_Problem:_ Look below for the lines from the one with "X107050000Y-78380000D03*" to the one with "X72280000Y-85300000D03*", and copy exactly those lines, both ends included.

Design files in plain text
[Start of section]

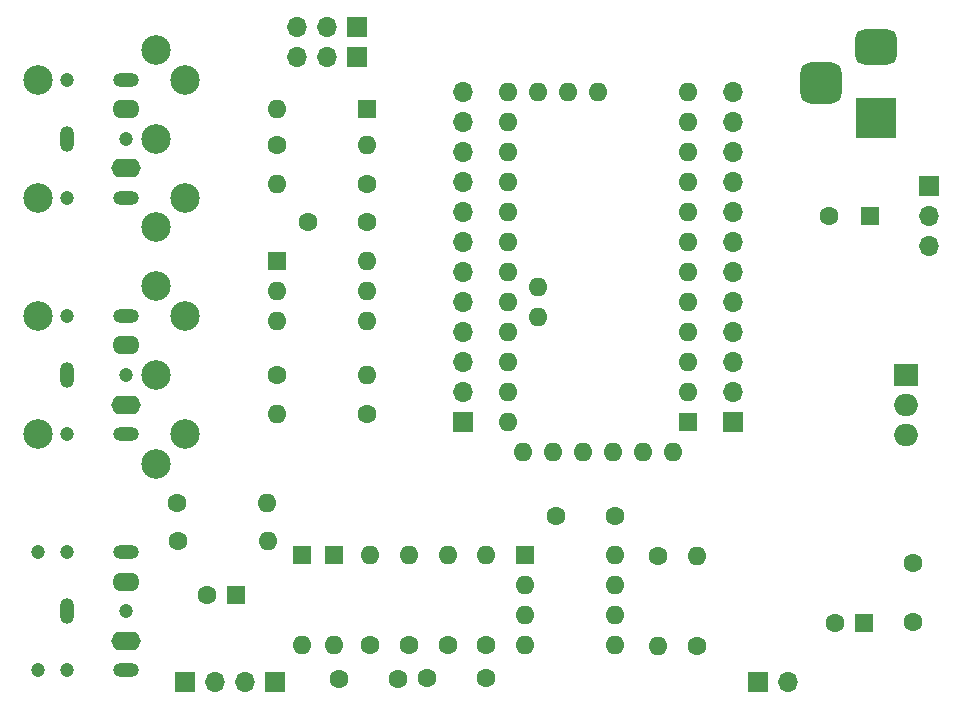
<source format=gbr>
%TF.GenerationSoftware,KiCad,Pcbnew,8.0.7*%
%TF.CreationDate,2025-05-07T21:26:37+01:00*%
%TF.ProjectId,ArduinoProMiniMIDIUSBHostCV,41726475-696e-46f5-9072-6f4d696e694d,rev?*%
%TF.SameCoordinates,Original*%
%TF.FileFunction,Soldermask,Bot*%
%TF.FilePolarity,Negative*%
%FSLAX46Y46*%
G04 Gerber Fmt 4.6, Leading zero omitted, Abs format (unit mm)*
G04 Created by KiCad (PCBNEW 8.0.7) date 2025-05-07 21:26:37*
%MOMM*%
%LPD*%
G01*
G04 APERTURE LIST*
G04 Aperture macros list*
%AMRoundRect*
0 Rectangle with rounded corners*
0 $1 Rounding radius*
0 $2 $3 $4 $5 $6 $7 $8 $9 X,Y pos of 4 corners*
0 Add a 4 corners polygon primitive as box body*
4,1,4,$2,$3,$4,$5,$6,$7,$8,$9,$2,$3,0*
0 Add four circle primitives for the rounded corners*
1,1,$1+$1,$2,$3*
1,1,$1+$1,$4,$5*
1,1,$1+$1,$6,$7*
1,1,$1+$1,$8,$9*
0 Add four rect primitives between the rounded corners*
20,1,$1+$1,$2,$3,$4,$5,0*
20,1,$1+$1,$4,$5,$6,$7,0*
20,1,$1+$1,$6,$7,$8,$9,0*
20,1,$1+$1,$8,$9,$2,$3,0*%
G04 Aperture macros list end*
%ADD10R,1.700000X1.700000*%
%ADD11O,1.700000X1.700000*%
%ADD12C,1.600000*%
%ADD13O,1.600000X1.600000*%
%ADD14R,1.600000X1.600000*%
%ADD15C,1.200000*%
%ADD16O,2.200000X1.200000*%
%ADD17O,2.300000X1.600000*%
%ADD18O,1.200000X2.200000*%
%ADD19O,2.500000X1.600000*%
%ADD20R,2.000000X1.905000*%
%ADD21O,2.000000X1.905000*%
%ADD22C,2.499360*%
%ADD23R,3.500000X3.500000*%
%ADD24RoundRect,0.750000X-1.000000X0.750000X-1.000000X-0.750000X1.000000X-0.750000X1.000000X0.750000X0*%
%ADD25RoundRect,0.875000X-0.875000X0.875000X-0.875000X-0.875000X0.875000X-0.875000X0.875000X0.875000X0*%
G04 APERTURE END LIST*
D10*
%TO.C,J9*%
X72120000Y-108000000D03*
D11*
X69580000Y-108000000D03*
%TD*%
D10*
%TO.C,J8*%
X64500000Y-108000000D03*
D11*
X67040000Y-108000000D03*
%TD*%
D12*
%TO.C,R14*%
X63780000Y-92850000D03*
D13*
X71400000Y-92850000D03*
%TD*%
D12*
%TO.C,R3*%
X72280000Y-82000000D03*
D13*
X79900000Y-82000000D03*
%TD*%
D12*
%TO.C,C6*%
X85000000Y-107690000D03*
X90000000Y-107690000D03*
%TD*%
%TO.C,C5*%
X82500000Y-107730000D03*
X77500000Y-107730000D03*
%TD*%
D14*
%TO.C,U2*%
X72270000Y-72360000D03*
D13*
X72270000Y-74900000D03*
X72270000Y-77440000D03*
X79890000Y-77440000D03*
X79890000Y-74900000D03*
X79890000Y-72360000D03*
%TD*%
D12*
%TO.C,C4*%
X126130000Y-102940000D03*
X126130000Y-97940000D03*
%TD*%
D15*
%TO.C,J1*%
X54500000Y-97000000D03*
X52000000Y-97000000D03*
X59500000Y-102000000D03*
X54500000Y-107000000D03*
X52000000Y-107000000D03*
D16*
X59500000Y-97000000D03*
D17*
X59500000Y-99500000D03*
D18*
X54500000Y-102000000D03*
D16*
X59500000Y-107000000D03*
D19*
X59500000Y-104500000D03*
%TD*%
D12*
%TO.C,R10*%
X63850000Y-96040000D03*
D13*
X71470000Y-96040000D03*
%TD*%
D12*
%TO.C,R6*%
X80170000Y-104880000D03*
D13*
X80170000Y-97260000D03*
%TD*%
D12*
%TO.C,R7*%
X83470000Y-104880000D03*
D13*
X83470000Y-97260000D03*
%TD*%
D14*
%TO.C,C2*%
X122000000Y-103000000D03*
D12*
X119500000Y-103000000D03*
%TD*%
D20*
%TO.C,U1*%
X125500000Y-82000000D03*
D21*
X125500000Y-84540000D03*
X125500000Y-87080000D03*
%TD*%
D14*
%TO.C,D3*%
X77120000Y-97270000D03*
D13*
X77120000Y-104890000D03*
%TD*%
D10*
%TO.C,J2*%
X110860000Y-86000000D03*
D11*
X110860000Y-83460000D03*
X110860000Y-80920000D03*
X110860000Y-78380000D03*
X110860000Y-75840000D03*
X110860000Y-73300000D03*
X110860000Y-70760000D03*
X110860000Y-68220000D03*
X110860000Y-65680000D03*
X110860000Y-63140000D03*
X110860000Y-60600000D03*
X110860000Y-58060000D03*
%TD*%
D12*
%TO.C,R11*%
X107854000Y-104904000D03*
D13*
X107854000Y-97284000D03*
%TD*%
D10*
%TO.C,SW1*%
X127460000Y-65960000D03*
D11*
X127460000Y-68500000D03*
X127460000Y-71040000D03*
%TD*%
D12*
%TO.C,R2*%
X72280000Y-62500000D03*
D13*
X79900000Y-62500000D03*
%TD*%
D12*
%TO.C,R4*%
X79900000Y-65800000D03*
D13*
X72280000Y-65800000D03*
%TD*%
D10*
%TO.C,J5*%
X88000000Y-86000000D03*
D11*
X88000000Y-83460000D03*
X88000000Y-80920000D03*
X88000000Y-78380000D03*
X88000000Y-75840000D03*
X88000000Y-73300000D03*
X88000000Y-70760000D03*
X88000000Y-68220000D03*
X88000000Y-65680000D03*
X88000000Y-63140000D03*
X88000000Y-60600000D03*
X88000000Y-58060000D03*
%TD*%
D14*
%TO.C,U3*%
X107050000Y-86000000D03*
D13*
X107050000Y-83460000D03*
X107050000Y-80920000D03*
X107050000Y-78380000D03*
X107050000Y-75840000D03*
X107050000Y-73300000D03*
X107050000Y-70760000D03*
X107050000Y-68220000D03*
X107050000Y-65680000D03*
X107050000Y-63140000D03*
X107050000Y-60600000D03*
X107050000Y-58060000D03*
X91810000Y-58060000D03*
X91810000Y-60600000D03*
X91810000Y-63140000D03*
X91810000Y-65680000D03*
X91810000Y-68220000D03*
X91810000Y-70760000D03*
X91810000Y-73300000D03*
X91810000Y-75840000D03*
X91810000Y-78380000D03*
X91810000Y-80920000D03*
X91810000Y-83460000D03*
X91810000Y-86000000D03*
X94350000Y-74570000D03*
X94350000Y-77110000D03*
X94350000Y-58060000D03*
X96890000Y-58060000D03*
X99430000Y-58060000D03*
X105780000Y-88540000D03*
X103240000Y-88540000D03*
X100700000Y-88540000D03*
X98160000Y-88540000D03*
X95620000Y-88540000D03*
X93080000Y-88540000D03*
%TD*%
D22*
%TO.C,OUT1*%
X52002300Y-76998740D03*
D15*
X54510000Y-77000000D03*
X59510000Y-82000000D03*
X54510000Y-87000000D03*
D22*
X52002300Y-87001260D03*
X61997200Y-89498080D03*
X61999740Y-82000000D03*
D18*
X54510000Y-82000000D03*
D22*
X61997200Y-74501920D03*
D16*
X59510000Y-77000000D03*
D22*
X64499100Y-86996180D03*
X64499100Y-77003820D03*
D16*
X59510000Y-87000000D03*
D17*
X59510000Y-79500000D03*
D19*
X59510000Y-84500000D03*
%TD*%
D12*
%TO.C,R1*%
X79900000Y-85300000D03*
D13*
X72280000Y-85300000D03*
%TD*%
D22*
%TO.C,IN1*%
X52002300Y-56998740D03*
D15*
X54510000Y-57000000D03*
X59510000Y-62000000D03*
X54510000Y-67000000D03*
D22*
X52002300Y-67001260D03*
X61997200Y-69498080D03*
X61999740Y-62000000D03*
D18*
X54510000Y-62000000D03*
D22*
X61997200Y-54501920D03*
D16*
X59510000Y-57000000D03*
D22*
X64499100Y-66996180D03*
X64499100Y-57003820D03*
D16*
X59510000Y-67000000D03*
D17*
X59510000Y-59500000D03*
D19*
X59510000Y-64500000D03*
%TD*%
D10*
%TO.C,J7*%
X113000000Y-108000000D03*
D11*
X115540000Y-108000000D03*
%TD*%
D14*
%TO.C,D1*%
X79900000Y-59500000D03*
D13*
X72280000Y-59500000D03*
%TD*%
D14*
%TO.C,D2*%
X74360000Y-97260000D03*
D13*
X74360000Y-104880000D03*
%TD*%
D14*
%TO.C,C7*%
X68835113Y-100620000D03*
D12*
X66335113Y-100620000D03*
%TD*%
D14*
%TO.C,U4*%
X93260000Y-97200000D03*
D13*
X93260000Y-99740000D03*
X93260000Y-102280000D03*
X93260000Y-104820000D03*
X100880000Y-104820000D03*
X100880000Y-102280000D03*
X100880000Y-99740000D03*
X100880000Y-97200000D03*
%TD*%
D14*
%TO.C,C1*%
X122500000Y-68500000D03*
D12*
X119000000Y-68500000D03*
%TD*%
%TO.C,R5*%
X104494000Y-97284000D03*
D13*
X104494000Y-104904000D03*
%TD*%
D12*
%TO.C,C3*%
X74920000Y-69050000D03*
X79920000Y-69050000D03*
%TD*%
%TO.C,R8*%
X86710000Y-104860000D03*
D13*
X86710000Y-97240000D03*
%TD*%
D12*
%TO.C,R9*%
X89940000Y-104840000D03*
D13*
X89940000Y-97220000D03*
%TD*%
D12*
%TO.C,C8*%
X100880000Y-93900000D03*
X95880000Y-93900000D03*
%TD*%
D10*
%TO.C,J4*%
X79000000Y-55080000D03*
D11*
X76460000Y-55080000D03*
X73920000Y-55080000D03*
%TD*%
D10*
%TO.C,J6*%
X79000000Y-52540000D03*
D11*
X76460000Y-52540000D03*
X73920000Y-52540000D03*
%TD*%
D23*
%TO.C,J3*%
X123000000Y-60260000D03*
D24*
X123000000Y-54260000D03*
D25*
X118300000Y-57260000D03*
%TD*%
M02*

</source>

[End of section]
[Start of section]

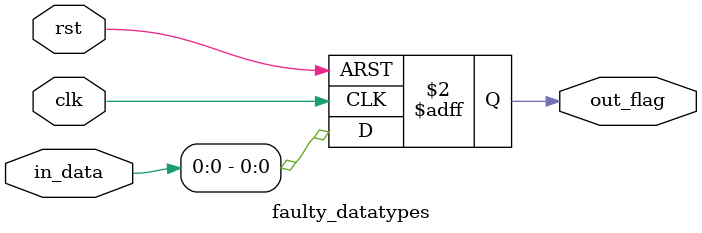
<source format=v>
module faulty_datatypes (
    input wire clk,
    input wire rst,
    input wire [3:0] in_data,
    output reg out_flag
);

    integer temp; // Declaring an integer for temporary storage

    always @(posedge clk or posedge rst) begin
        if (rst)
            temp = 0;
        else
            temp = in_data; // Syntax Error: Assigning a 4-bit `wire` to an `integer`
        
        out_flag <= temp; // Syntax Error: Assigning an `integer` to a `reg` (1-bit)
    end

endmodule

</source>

[End of section]

_Answer to this task:_
X107050000Y-78380000D03*
X107050000Y-75840000D03*
X107050000Y-73300000D03*
X107050000Y-70760000D03*
X107050000Y-68220000D03*
X107050000Y-65680000D03*
X107050000Y-63140000D03*
X107050000Y-60600000D03*
X107050000Y-58060000D03*
X91810000Y-58060000D03*
X91810000Y-60600000D03*
X91810000Y-63140000D03*
X91810000Y-65680000D03*
X91810000Y-68220000D03*
X91810000Y-70760000D03*
X91810000Y-73300000D03*
X91810000Y-75840000D03*
X91810000Y-78380000D03*
X91810000Y-80920000D03*
X91810000Y-83460000D03*
X91810000Y-86000000D03*
X94350000Y-74570000D03*
X94350000Y-77110000D03*
X94350000Y-58060000D03*
X96890000Y-58060000D03*
X99430000Y-58060000D03*
X105780000Y-88540000D03*
X103240000Y-88540000D03*
X100700000Y-88540000D03*
X98160000Y-88540000D03*
X95620000Y-88540000D03*
X93080000Y-88540000D03*
%TD*%
D22*
%TO.C,OUT1*%
X52002300Y-76998740D03*
D15*
X54510000Y-77000000D03*
X59510000Y-82000000D03*
X54510000Y-87000000D03*
D22*
X52002300Y-87001260D03*
X61997200Y-89498080D03*
X61999740Y-82000000D03*
D18*
X54510000Y-82000000D03*
D22*
X61997200Y-74501920D03*
D16*
X59510000Y-77000000D03*
D22*
X64499100Y-86996180D03*
X64499100Y-77003820D03*
D16*
X59510000Y-87000000D03*
D17*
X59510000Y-79500000D03*
D19*
X59510000Y-84500000D03*
%TD*%
D12*
%TO.C,R1*%
X79900000Y-85300000D03*
D13*
X72280000Y-85300000D03*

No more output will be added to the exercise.